Where, then, is or was the Barberry Gutter? Folk-lore tells us this was “on the road from Alton to Farley”, and interestingly one also finds there a headless horseman riding a white horse and clad in armour (again, according to Folk-lore). Such rural tales are admittedly common and often late confabulations, but it might be interesting to know if it can be found before the re-discovery of the very nearby head-chopping tale of Sir Gawain and the Green Knight.
A study of local molluscs for the journal of the North Staffordshire Field Club (1921) adds a little more data to the location of this Gutter. The diligent mollusc-hunter Mr Atkins noted a colony thriving under damp fir-bark at Alton on or near the…

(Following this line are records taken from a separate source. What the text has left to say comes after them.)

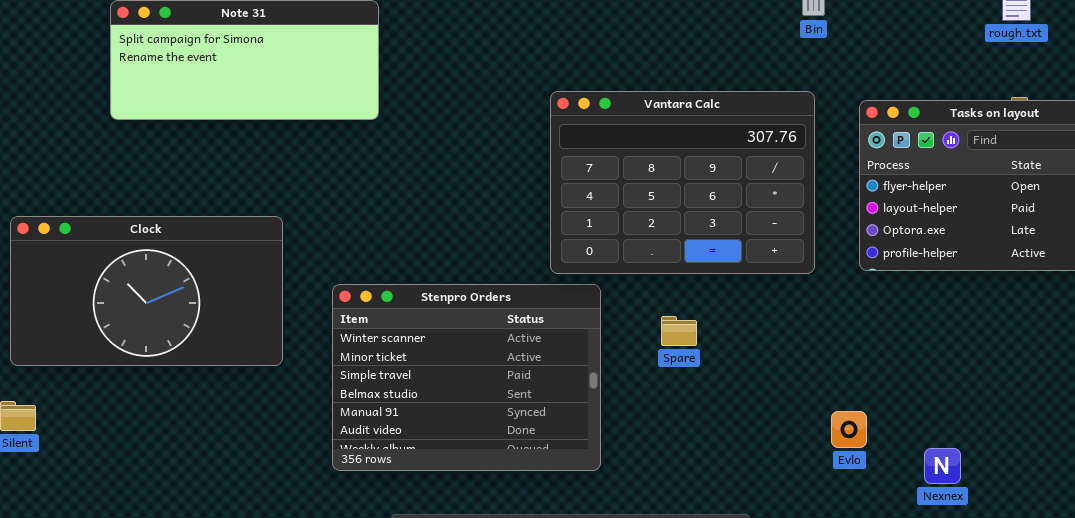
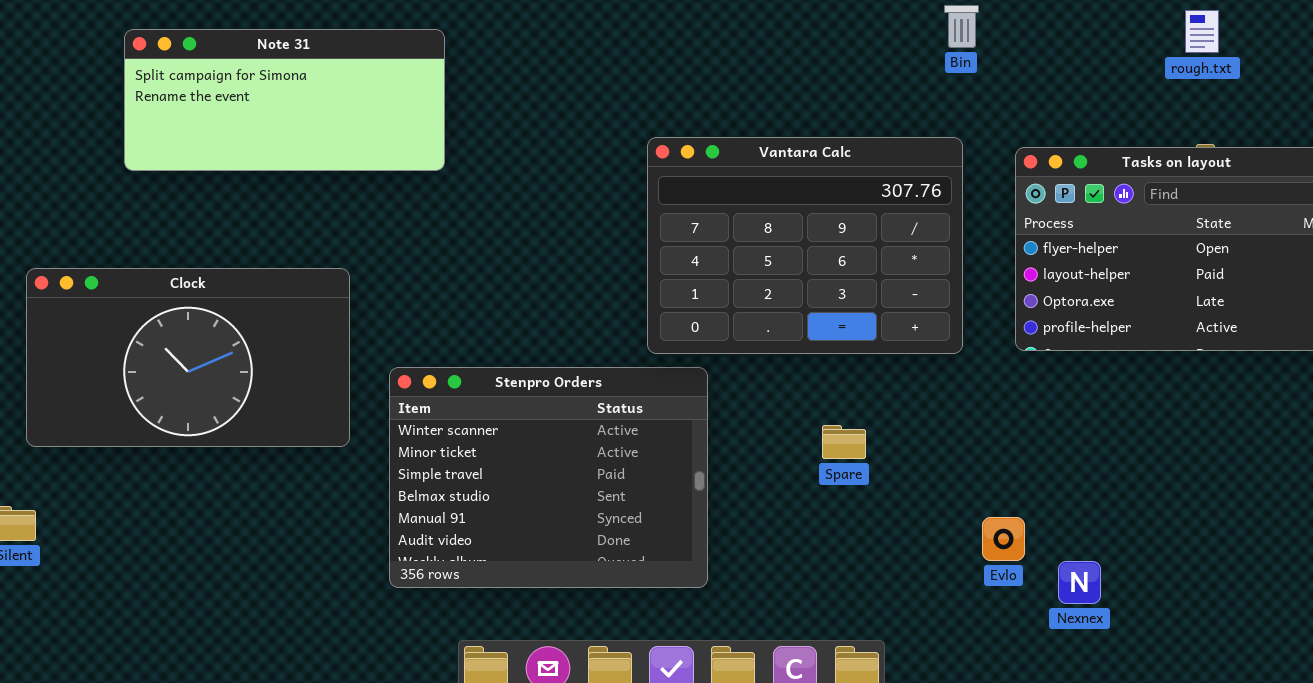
Clock: [10,216,283,366] -> [26,268,350,447], moved
Spare: [661,316,697,346] -> [822,425,866,459], moved
Nexnex: [924,448,961,484] -> [1058,561,1101,604], moved

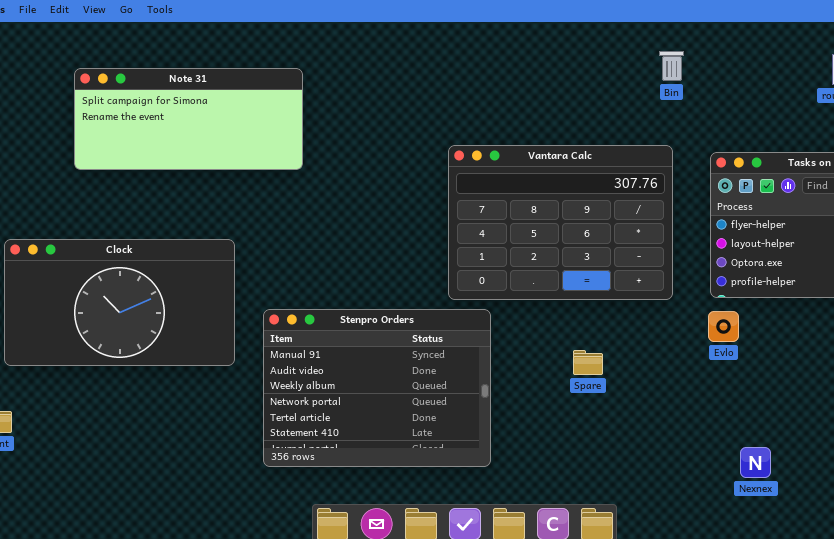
Stenpro Orders: [389,367,708,588] -> [263,309,491,467], scrolled down 4 rows
Evlo: [982,517,1025,561] -> [708,311,739,342], moved

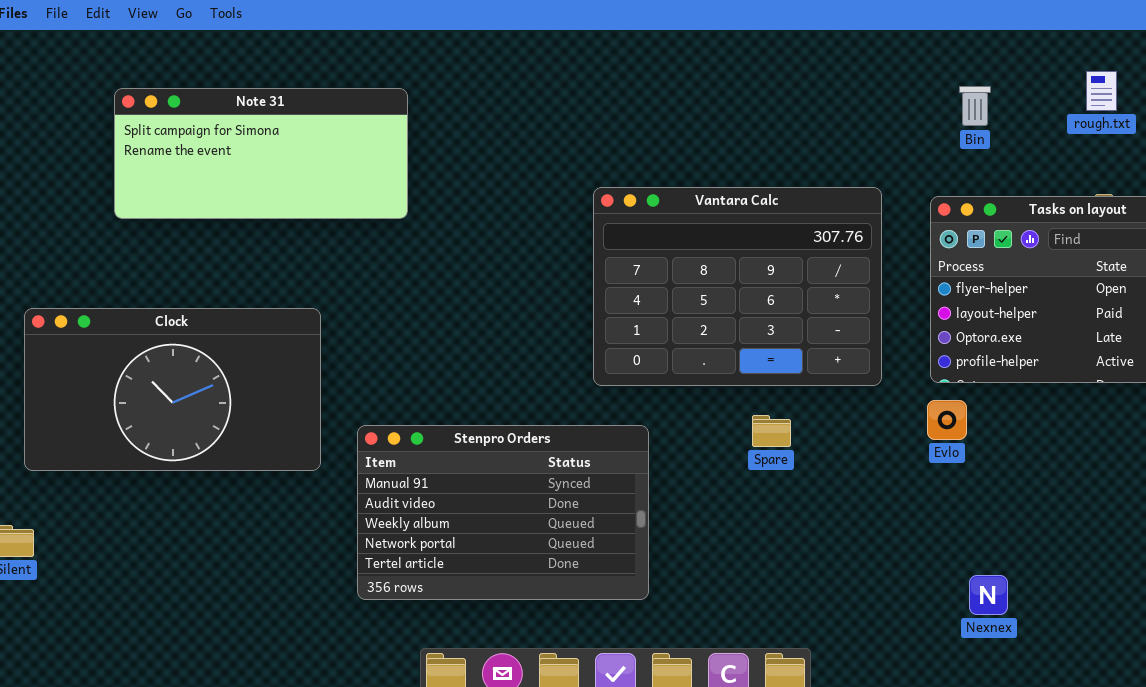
Bin: [659,51,684,81] -> [959,86,991,126], moved
Stenpro Orders: [263,309,491,467] -> [357,425,649,600], resized
Spare: [573,350,603,375] -> [752,415,791,447], moved

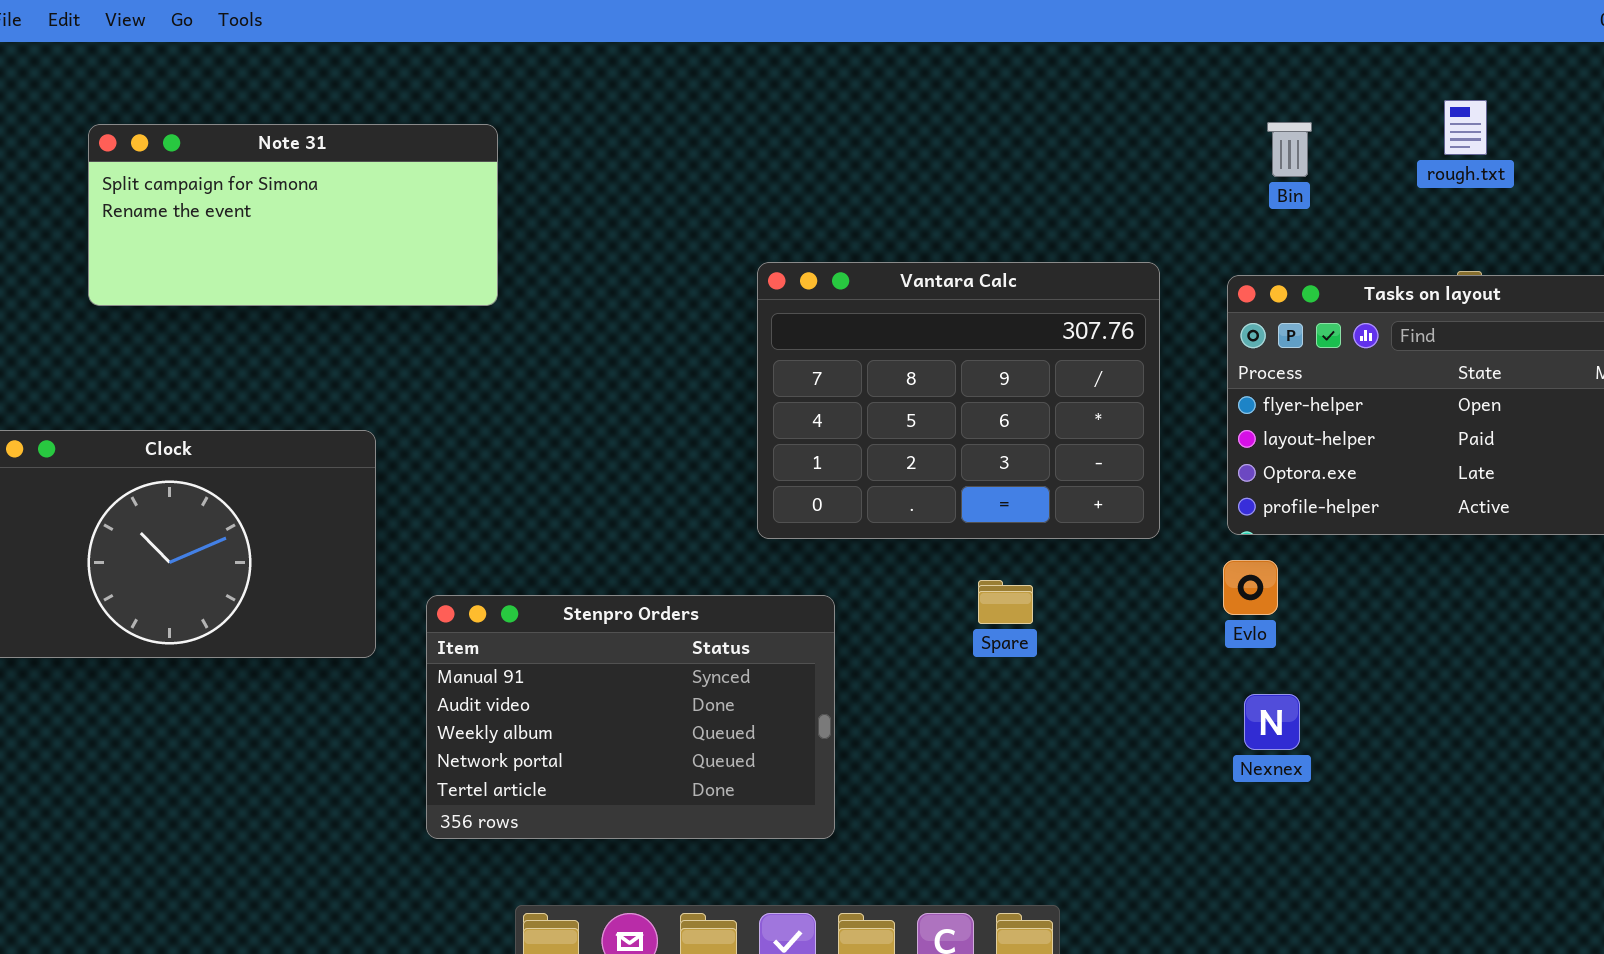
Nexnex: [969,575,1008,615] -> [1244,694,1300,750], moved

Earl’s Drive, Barberry Gutter
The boggart could then be somewhere along the well-known “Earl’s Drive”. The drive having been built in the 1800s by the Earls of Shrewsbury, a lovely ride going over damp ground by a series of bridges. So far as I know this could also be used by the public.
An old map then reveals the correct location of the Gutter, seen here spelled as “Barbary” and in relation to the Towers and the Castle…
It is thus also the location of the “Chained Oak”.
(This modern Earl’s Drive is not to be confused with the medieval Earlsway).